Subcategory Description
GOVERN 2.1 Roles and responsibilities and lines of communication related to mapping, measuring, and managing AI risks are documented and are clear to individuals and teams throughout the organization.
GOVERN 2.2 The organization's personnel and partners receive AI risk management training to enable them to perform their duties and responsibilities consistent with related policies, procedures, and agreements.
GOVERN 2.3 Executive leadership of the organization takes responsibility for decisions about risks associated with AI system development and deployment.

GOVERN 3: Workforce diversity, equity, inclusion, and accessibility processes are prioritized in the mapping, measuring, and managing of AI risks throughout the lifecycle.

Subcategory Description
GOVERN 3.1 Decision-making related to mapping, measuring, and managing AI risks throughout the lifecycle is informed by a diverse team (e.g., diversity of demographics, disciplines, experience, expertise, and backgrounds).
GOVERN 3.2 Policies and procedures are in place to define and differentiate roles and responsibilities for human-AI configurations and oversight of AI systems.

GOVERN 4: Organizational teams are committed to a culture that considers and communicates AI risk.

Subcategory Description
GOVERN 4.1 Organizational policies and practices are in place to foster a critical thinking and safety-first mindset in the design, development, deployment, and uses of AI systems to minimize potential negative impacts.
GOVERN 4.2 Organizational teams document the risks and potential impacts of the AI technology they design, develop, deploy, evaluate, and use, and they communicate about the impacts more broadly.
GOVERN 4.3 Organizational practices are in place to enable AI testing, identification of incidents, and information sharing.

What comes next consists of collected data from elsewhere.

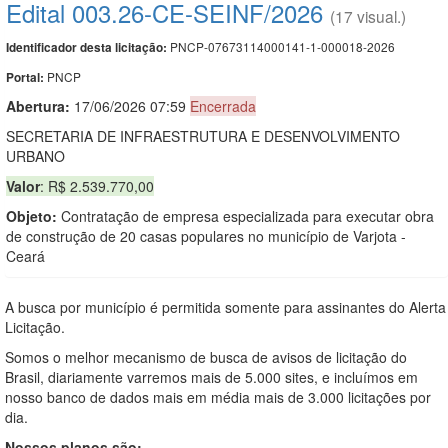
Edital 003.26-CE-SEINF/2026
(17 visual.)
PNCP-07673114000141-1-000018-2026
Identificador desta licitação:
PNCP
Portal:
Abertura:
17/06/2026 07:59
Encerrada
SECRETARIA DE INFRAESTRUTURA E DESENVOLVIMENTO
URBANO
Valor
: R$ 2.539.770,00
Objeto:
Contratação de empresa especializada para executar obra
de construção de 20 casas populares no município de Varjota -
Ceará
A busca por município é permitida somente para assinantes do Alerta
Licitação.
Somos o melhor mecanismo de busca de avisos de licitação do
Brasil, diariamente varremos mais de 5.000 sites, e incluímos em
nosso banco de dados mais em média mais de 3.000 licitações por
dia.
Nossos planos são: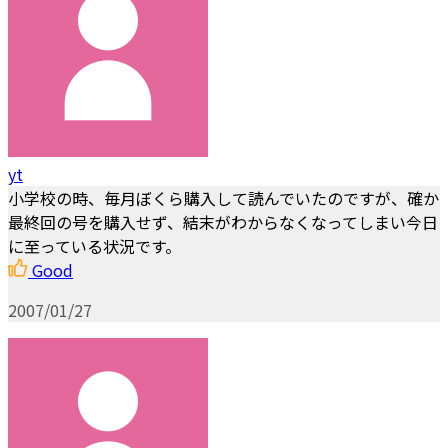
yt
小学校の時、毎月ぼくら購入して読んでいたのですが、確か
最終回の号を購入せず、結末がわからなくなってしまい今日
に至っている状況です。
Good
2007/01/27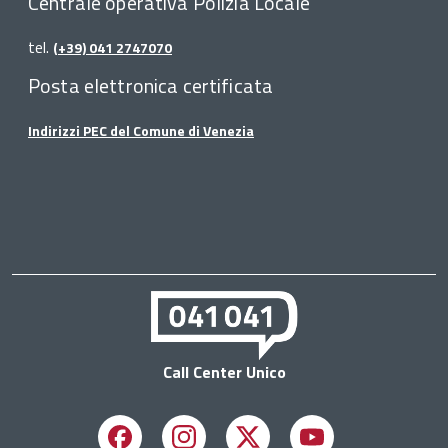
Centrale operativa Polizia Locale
tel.
(+39) 041 2747070
Posta elettronica certificata
Indirizzi PEC del Comune di Venezia
Call Center Unico
Facebook
Instagram
X
Youtube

GOVERN 5: Processes are in place for robust engagement with relevant AI actors.

Subcategory Description
GOVERN 5.1 Organizational policies and practices are in place to collect, consider, prioritize, and integrate feedback from those external to the team that developed or deployed the AI system regarding the potential individual and societal impacts related to AI risks.
GOVERN 5.2 Mechanisms are established to enable the team that developed or deployed AI systems to regularly incorporate adjudicated feedback from relevant AI actors into system design and implementation.

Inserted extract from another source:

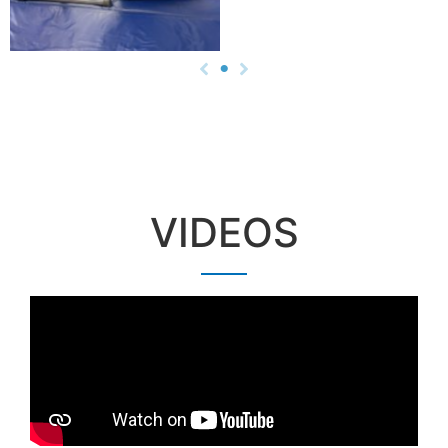
VIDEOS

GOVERN 6: Policies and procedures are in place to address AI risks and benefits arising from third-party software and data and other supply chain issues.

Subcategory Description
GOVERN 6.1 Policies and procedures are in place that address AI risks associated with third-party entities, including risks of infringement of a third-party's intellectual property or other rights.
GOVERN 6.2 Contingency processes are in place to handle failures or incidents in third-party data or AI systems deemed to be high-risk.